So machte Xia Boyu einen Schritt nach dem anderen zurück ins Leben. Jeden Werktag radelte er die 16 Kilometer lange Strecke zu seiner Arbeit hin und wieder zurück. An den Wochenenden fuhr er in die Berge, um wandern zu gehen. Die Touren wurden immer anspruchsvoller und Xia Boyu war mit seinen Prothesen immer schneller unterwegs. Er fühlte sich ausgerechnet in den Bergen am glücklichsten, obwohl ihm die raue Natur beide Unterschenkel gekostet hatte.
Allerdings brachte das Bergsteigen mit Prothesen völlig neue Herausforderungen mit sich: Nicht nur schränken die steifen Prothesen und die Stöcke die Beweglichkeit stark ein, auch der Halt am Untergrund ist im Vergleich zu den beweglichen und weicheren Füßen deutlich schlechter. Da Xia Boyu den Untergrund nicht mit den Füßen fühlen kann, ist er bei der Beurteilung der Bodenstabilität einzig auf seine Augen angewiesen. Mehrmals klemmte er eine Prothese versehentlich ein und war darauf angewiesen, von einem Begleiter befreit zu werden. Verliert er eine Prothese, ist es in den Bergen fast unmöglich, sie wieder an den geschwollenen Beinstümpfen anzubringen.
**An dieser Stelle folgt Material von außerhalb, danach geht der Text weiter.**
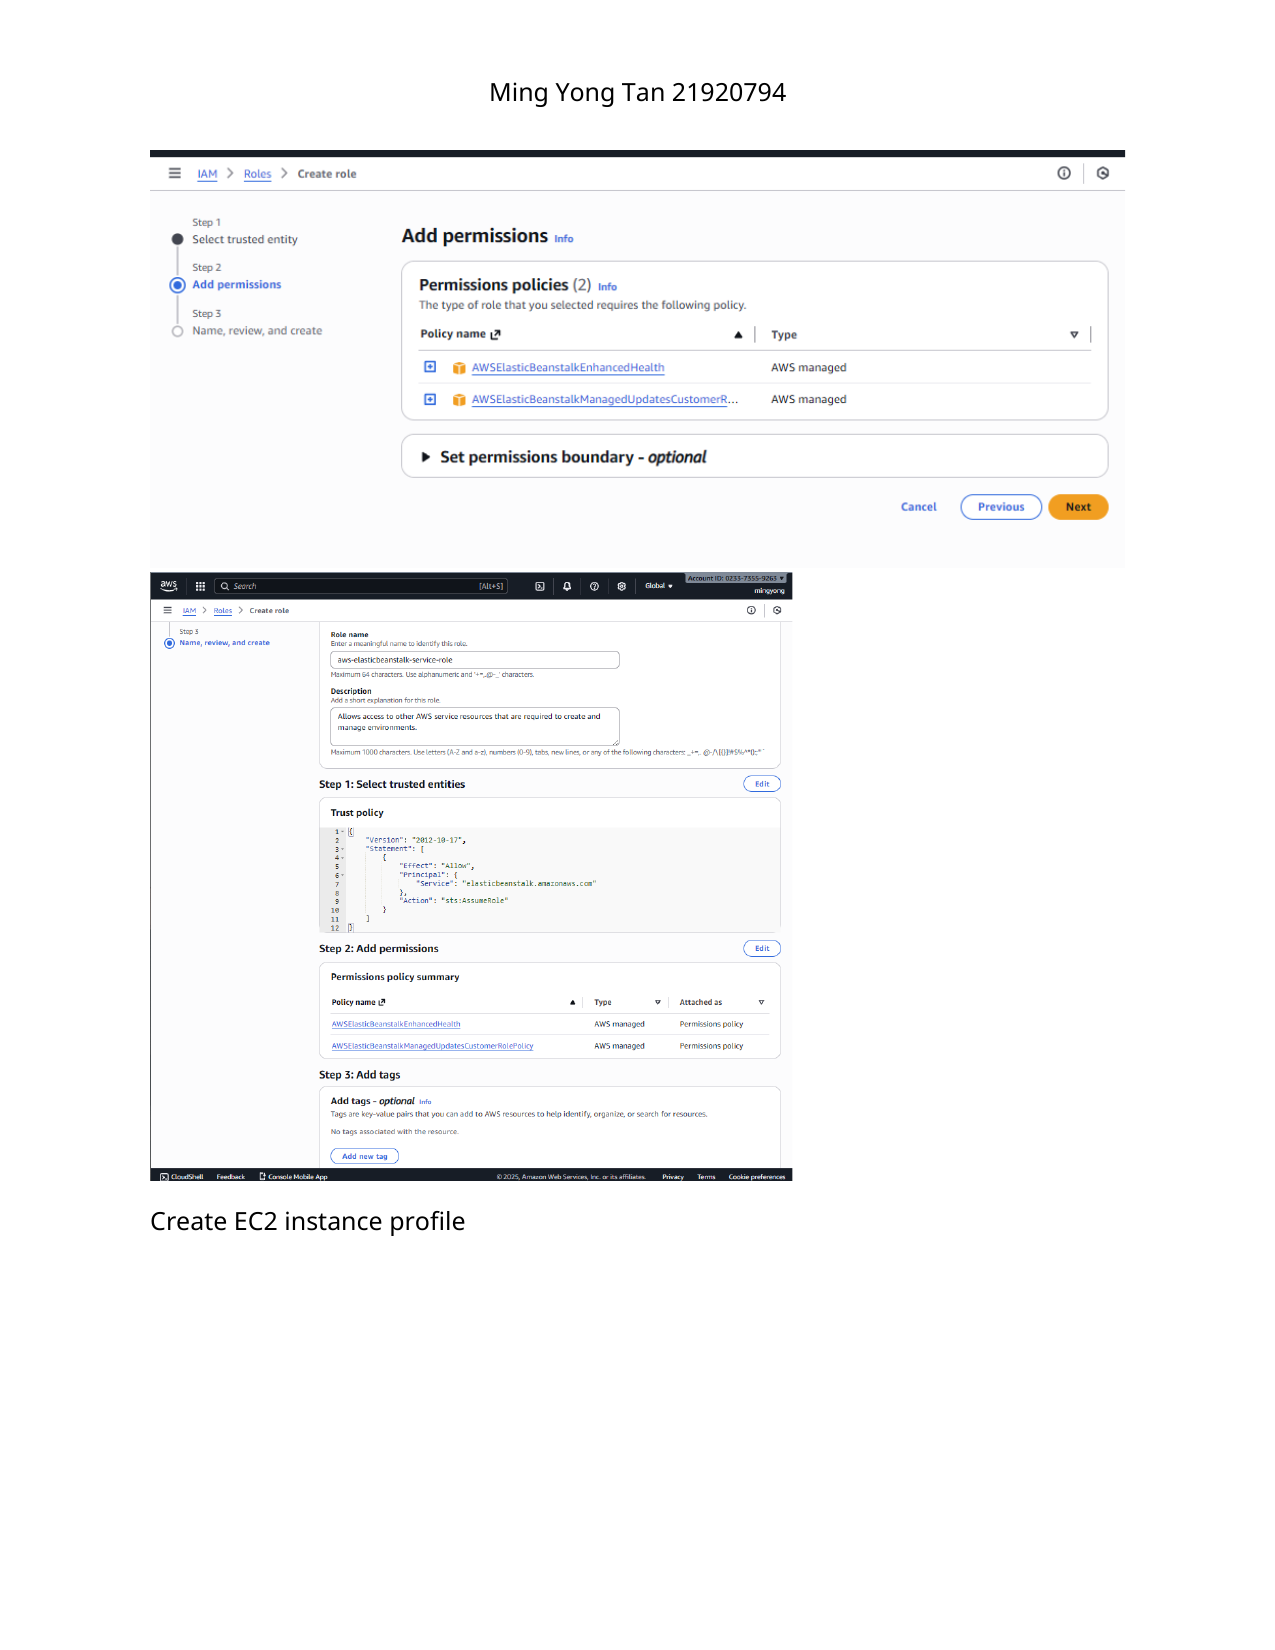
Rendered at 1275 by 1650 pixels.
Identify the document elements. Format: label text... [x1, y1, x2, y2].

picture [150, 150, 1125, 568]
picture [150, 572, 793, 1181]
text Create IAM role for application and envoironmet [150, 568, 1125, 1181]
text Create EC2 instance profile [150, 1203, 1125, 1237]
«Es wurde zu meinem Lebenstraum, den Mount Everest zu besteigen. Ich habe mir geschworen, dass ich es bis zu meinem letzten Atemzug probiere», erzählt Xia Boyu. Auf dem Weg zur Erfüllung seines großen Traums hatte das Schicksal aber noch weitere Prüfungen für den Mann parat. Xia Boyu erkrankte an Lymphdrüsen-Krebs: «Der Doktor hat mir gesagt: ‚Du wirst nie da oben stehen.‘ Und ich habe mir gesagt: Ich werde nie aufgeben.» Er wurde wieder gesund und verkaufte sein Appartement und sein Auto, um sich den großen Traum zu erfüllen. Denn im Gegensatz zu den hippen Stars der Kletterszene hat Xia Boyu keine Unterstützung durch Großsponsoren.